Stored data entries:
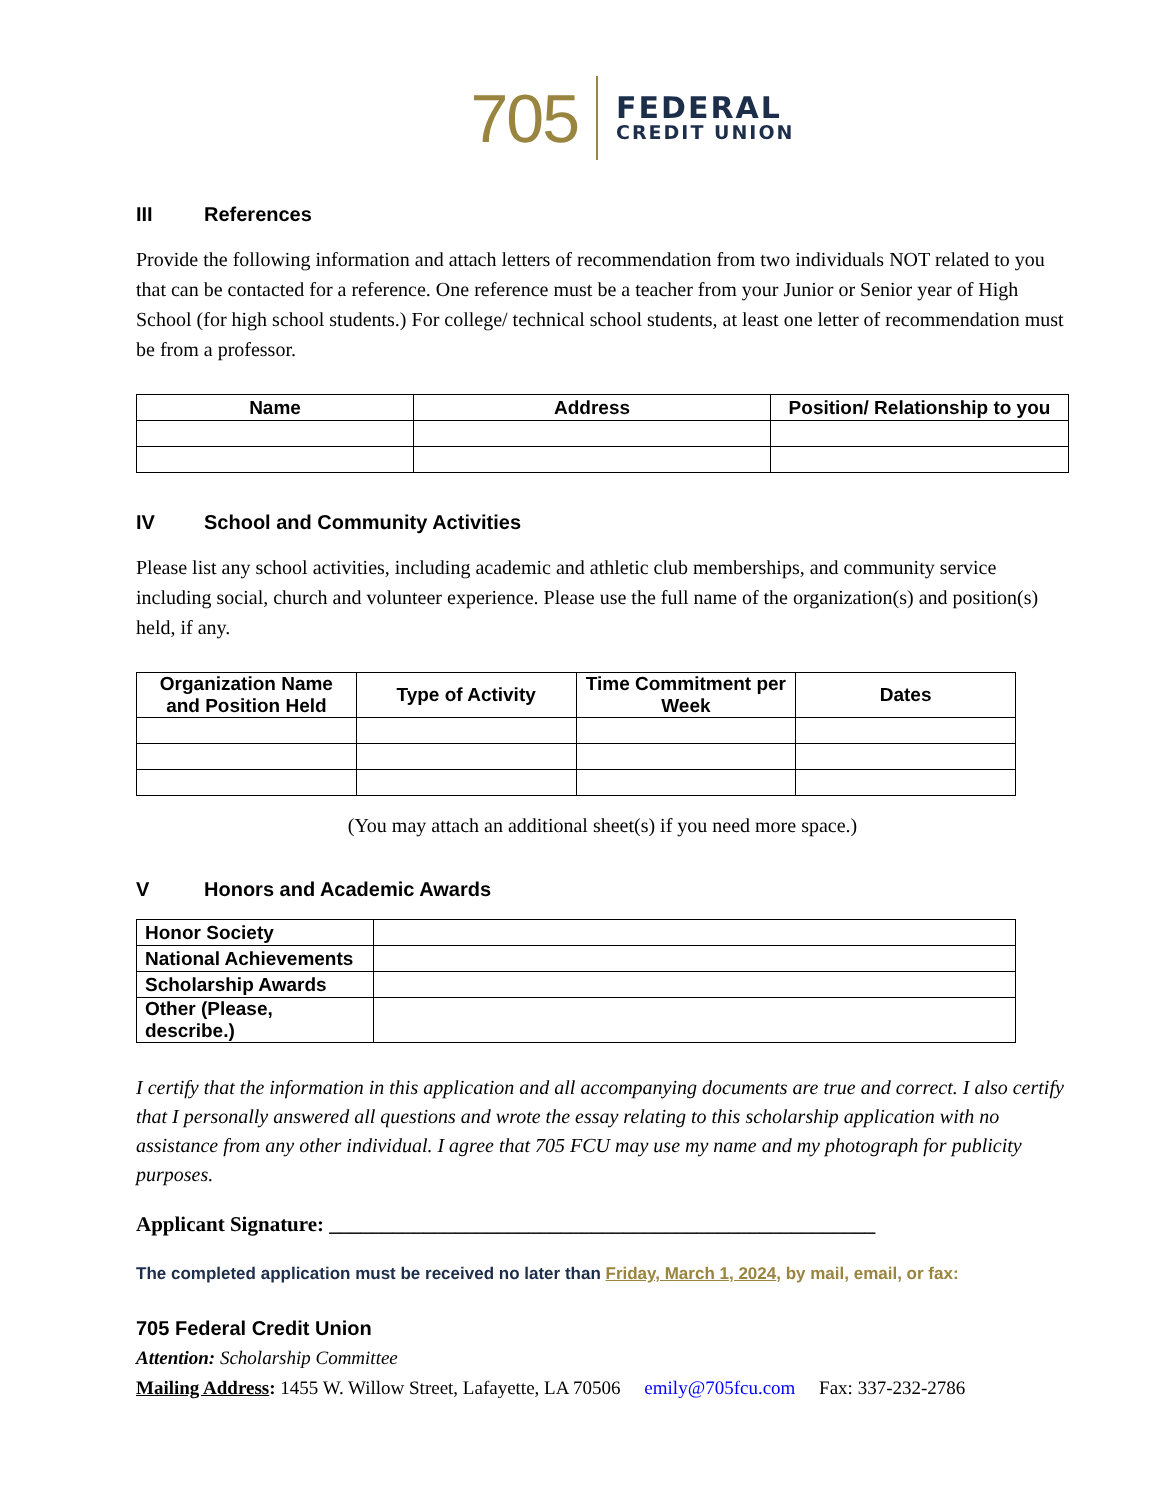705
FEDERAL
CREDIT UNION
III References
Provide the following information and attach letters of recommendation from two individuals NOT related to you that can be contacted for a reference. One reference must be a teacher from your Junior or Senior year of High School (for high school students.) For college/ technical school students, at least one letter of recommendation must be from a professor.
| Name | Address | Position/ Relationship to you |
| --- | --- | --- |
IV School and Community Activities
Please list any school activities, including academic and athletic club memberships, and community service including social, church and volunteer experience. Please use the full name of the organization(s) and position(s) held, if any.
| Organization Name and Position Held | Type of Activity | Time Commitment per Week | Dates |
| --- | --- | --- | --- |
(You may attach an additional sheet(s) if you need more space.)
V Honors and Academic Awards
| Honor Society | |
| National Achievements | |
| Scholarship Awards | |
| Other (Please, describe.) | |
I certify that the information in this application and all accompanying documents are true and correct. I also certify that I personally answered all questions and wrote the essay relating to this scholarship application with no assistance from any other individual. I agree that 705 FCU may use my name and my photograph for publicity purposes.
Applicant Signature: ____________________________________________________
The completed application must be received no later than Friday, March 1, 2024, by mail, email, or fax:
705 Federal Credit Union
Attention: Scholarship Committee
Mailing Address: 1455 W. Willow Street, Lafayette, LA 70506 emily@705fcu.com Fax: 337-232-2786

Exercise — Reproduce exactly the line that contains "Attention: Scholarship Committee" together with each line after it to the end of the entries; include no other lines.

Task result —
Attention: Scholarship Committee
Mailing Address: 1455 W. Willow Street, Lafayette, LA 70506 emily@705fcu.com Fax: 337-232-2786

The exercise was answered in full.